Enfin, Ecran Large est à Berlin pour sa première couverture du festival. Et comme toute première fois, l'excitation est à son comble mais le résultat n'est pas à la hauteur de nos espérances. Comme souvent, c'est aussi en grande partie de notre faute. Autant Venise, je maîtrise après quatre séjours dans la cité lacustre, mais la Berlinale, c'est une toute autre histoire. Et on n'est pas aidé. A commencer par notre appart censé être à côté des festivités avec une connexion Internet et qui se retrouve être a l'autre bout de la ville dans un quartier que l'on qualifiera de coloré... et qui n'offre... aucun accès au net. Donc dimanche, c'est opération déménagement pour Gianfranco - photographe aux abonnés absents depuis qu'il s'est juré de shooter Leo et Martin.

 

Samedi matin, après avoir donc trouvé notre nouveau logement, c'est direction l'Hotel Hyatt pour récupérer badge, programme et voir ce que l'on va pouvoir couvrir. Et là, je découvre un système parfaitement huilé qui ne laisse pas de place aux retardataires. Quand tu rates une projo matinale réservée à la presse, tu es mort ou condamné à courir après des tickets qui t'amène à l'autre bout de la ville - bon, ok, j'exagère, à deux stations de métro - pour avoir l'ultime possibilité de découvrir le film manqué. Vérification avec le Polanski, The Ghost Writer, sold out de partout. Je laisse tomber Scorsese et Leo - je ne vais pas revoir le plus mauvais Marty a mes yeux sous prétexte que c'est le film que je peux voir avec mon badge - pour tenter de pénétrer le magnifique théâtre, Friedrichstadtpalast, et voir ce que Vincent vous résume joliment dans sa chronique en une du site. Soit le retour aux affaires de Polanski dans un faux thriller bourré d'ironie auquel la salle comble a réservé un accueil extrêmement chaleureux.

 

Apres cette première projection réussie, j'enchaîne avec My name is Khan, film Bollywood distribué par la Fox et tourné quasi intégralement sur le sol américain. On y retrouve deux des plus grandes stars du cinéma indien, Shahrukh Khan et Kajol. Mais ici, point de chanson et de numéros de danse hallucinants. Devant une salle en ébullition - la moitié de fans totalement acquis à la cause de leur Khan -, My Name is Khan prend tous les risques du méga mélo qui fait rire pour dénoncer une société américaine traumatisé par le 11-Septembre et ou être musulman représente le pire des dangers. Durant 165 minutes, Karan Johar ne recule devant rien pour asséner son message humaniste - il n y a que deux sortes de personnes sur terre, les gens qui font le bien et ceux qui font le mal - et le bougre y parvient malgré quelques écueils et longueurs.

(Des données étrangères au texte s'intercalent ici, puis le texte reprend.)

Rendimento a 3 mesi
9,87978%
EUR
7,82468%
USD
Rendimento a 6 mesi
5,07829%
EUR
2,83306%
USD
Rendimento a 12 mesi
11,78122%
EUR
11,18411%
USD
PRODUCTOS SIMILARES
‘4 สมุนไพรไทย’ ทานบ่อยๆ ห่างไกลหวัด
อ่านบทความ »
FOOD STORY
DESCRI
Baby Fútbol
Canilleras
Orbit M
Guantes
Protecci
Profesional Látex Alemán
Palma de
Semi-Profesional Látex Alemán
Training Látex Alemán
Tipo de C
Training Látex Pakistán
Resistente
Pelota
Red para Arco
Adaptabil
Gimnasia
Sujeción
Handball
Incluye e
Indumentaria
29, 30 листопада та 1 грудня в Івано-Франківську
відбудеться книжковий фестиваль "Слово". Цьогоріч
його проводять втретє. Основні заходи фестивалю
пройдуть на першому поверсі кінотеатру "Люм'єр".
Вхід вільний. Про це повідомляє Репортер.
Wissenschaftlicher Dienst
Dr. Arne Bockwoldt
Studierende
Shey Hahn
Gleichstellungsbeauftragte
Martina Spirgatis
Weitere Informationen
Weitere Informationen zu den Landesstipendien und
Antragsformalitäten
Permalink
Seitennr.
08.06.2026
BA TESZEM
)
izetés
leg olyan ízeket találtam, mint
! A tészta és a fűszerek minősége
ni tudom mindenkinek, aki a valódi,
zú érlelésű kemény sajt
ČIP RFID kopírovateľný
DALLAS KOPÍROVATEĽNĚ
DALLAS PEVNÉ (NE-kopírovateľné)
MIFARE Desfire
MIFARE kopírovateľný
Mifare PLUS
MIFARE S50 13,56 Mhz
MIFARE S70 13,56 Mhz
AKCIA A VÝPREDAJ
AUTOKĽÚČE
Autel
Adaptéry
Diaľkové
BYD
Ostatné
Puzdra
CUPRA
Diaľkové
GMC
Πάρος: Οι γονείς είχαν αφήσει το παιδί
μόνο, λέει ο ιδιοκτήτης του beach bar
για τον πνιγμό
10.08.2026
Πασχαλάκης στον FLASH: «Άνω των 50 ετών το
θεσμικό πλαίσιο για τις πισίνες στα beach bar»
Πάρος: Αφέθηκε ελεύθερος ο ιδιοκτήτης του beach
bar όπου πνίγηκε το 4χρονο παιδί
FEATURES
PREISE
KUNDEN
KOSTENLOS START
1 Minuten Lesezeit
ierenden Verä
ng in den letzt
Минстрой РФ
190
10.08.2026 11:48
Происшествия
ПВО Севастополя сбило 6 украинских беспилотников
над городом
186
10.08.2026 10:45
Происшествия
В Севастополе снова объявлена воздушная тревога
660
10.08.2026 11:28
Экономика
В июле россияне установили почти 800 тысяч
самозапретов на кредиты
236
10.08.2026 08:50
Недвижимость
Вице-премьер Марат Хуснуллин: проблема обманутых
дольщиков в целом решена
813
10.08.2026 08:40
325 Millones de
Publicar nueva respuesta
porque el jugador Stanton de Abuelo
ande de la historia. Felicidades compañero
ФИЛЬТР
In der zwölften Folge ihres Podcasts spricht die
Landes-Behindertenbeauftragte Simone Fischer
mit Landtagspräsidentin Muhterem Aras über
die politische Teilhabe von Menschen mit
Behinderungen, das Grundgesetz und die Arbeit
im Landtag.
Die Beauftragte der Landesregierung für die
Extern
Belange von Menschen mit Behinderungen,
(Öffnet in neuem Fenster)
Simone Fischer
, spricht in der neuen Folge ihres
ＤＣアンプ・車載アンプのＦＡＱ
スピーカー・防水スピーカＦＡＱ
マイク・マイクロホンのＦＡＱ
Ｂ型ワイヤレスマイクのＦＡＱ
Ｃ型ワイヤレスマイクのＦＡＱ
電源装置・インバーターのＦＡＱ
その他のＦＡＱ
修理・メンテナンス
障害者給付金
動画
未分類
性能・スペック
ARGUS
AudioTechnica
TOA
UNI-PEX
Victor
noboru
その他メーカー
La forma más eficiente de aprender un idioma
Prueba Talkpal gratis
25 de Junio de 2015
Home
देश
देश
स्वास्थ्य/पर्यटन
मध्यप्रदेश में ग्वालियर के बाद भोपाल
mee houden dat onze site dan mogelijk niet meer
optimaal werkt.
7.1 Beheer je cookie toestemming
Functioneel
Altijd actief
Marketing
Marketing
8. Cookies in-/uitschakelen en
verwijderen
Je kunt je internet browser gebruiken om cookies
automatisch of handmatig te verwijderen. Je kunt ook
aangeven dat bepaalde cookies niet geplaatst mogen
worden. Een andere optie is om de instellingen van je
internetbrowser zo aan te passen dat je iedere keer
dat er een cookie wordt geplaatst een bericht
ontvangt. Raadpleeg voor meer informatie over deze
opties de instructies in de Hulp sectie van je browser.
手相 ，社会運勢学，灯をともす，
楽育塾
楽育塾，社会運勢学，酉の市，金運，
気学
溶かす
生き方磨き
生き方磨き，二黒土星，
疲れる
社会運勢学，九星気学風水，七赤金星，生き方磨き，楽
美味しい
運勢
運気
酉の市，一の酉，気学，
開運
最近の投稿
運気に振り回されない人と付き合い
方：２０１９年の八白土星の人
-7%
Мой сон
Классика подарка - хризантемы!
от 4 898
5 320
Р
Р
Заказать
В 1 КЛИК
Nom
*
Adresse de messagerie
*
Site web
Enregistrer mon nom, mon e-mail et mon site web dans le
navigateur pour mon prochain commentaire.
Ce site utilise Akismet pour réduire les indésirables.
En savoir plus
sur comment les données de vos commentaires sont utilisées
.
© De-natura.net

Il faut dire que son fidèle Shahrurk, en autiste bien décide à rencontrer le président des USA pour lui dire « Mon nom est Khan et je ne suis pas un terroriste », en fait des tonnes avec une finesse étonnante. Et Kajol de se montrer aussi belle qu'émouvante dans le rôle de la mère meurtrie à jamais par un drame horrible. A la fin de la projection, après beaucoup de rires et des réactions exacerbées - le final avec Obama est pour le moins casse-gueule -, la salle ne fait pas dans la demi-mesure et réserve de très longs applaudissements tout en restant jusqu a la fin du générique. Un signe qui ne trompe jamais... 

 

Et voila, première journée a la Berlinale achevée...enfin presque, car je retourne dans le froid  - plus supportable qu'à Paris au passage - pour aller voir une vraie curiosité, Henri IV avec Julien Boissellier dans le rôle-titre. Puisque cela dure 155 minutes, vous saurez demain ce que j'en pense.